**What the task requires**
Every record must be given again word for word; no picture belongs in the copy.

**Data extracts**
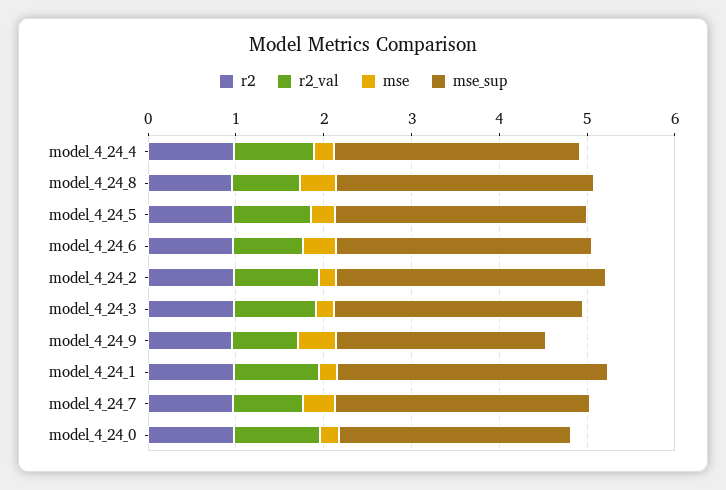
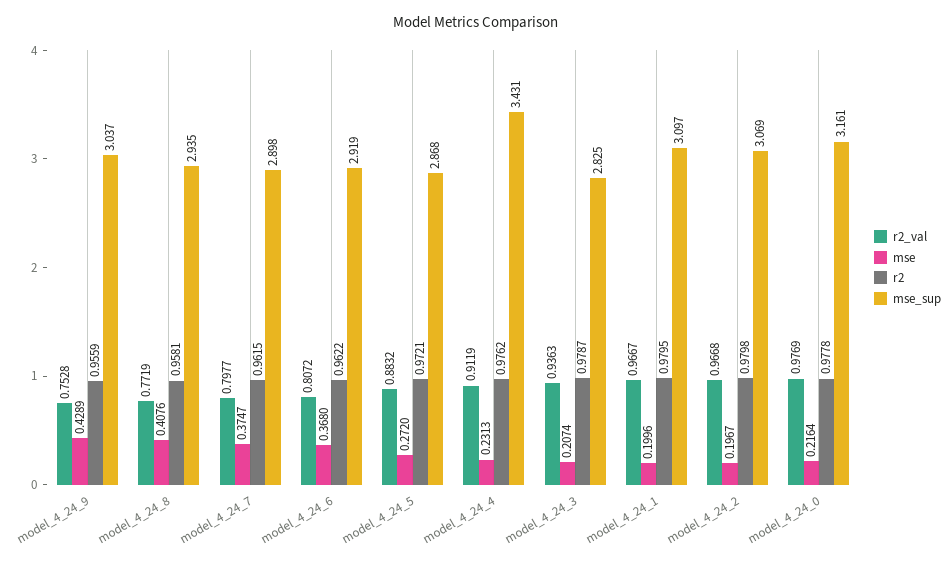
  {
    "r2": {
      "model_4_24_4": 0.9762,
      "model_4_24_8": 0.9581,
      "model_4_24_5": 0.9721,
      "model_4_24_6": 0.9622,
      "model_4_24_2": 0.9798,
      "model_4_24_3": 0.9787,
      "model_4_24_9": 0.9559,
      "model_4_24_1": 0.9795,
      "model_4_24_7": 0.9615,
      "model_4_24_0": 0.9778
    },
    "r2_val": {
      "model_4_24_4": 0.9119,
      "model_4_24_8": 0.7719,
      "model_4_24_5": 0.8832,
      "model_4_24_6": 0.8072,
      "model_4_24_2": 0.9668,
      "model_4_24_3": 0.9363,
      "model_4_24_9": 0.7528,
      "model_4_24_1": 0.9667,
      "model_4_24_7": 0.7977,
      "model_4_24_0": 0.9769
    },
    "mse": {
      "model_4_24_4": 0.2313,
      "model_4_24_8": 0.4076,
      "model_4_24_5": 0.272,
      "model_4_24_6": 0.368,
      "model_4_24_2": 0.1967,
      "model_4_24_3": 0.2074,
      "model_4_24_9": 0.4289,
      "model_4_24_1": 0.1996,
      "model_4_24_7": 0.3747,
      "model_4_24_0": 0.2164
    },
    "mse_sup": {
-     "model_4_24_4": 2.8,
+     "model_4_24_4": 3.431,
      "model_4_24_8": 2.935,
      "model_4_24_5": 2.868,
      "model_4_24_6": 2.919,
      "model_4_24_2": 3.069,
      "model_4_24_3": 2.825,
-     "model_4_24_9": 2.4,
+     "model_4_24_9": 3.037,
      "model_4_24_1": 3.097,
      "model_4_24_7": 2.898,
-     "model_4_24_0": 2.6
+     "model_4_24_0": 3.161
    }
  }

**Task output**
  {
    "r2": {
      "model_4_24_4": 0.9762,
      "model_4_24_8": 0.9581,
      "model_4_24_5": 0.9721,
      "model_4_24_6": 0.9622,
      "model_4_24_2": 0.9798,
      "model_4_24_3": 0.9787,
      "model_4_24_9": 0.9559,
      "model_4_24_1": 0.9795,
      "model_4_24_7": 0.9615,
      "model_4_24_0": 0.9778
    },
    "r2_val": {
      "model_4_24_4": 0.9119,
      "model_4_24_8": 0.7719,
      "model_4_24_5": 0.8832,
      "model_4_24_6": 0.8072,
      "model_4_24_2": 0.9668,
      "model_4_24_3": 0.9363,
      "model_4_24_9": 0.7528,
      "model_4_24_1": 0.9667,
      "model_4_24_7": 0.7977,
      "model_4_24_0": 0.9769
    },
    "mse": {
      "model_4_24_4": 0.2313,
      "model_4_24_8": 0.4076,
      "model_4_24_5": 0.272,
      "model_4_24_6": 0.368,
      "model_4_24_2": 0.1967,
      "model_4_24_3": 0.2074,
      "model_4_24_9": 0.4289,
      "model_4_24_1": 0.1996,
      "model_4_24_7": 0.3747,
      "model_4_24_0": 0.2164
    },
    "mse_sup": {
-     "model_4_24_4": 2.8,
+     "model_4_24_4": 3.431,
      "model_4_24_8": 2.935,
      "model_4_24_5": 2.868,
      "model_4_24_6": 2.919,
      "model_4_24_2": 3.069,
      "model_4_24_3": 2.825,
-     "model_4_24_9": 2.4,
+     "model_4_24_9": 3.037,
      "model_4_24_1": 3.097,
      "model_4_24_7": 2.898,
-     "model_4_24_0": 2.6
+     "model_4_24_0": 3.161
    }
  }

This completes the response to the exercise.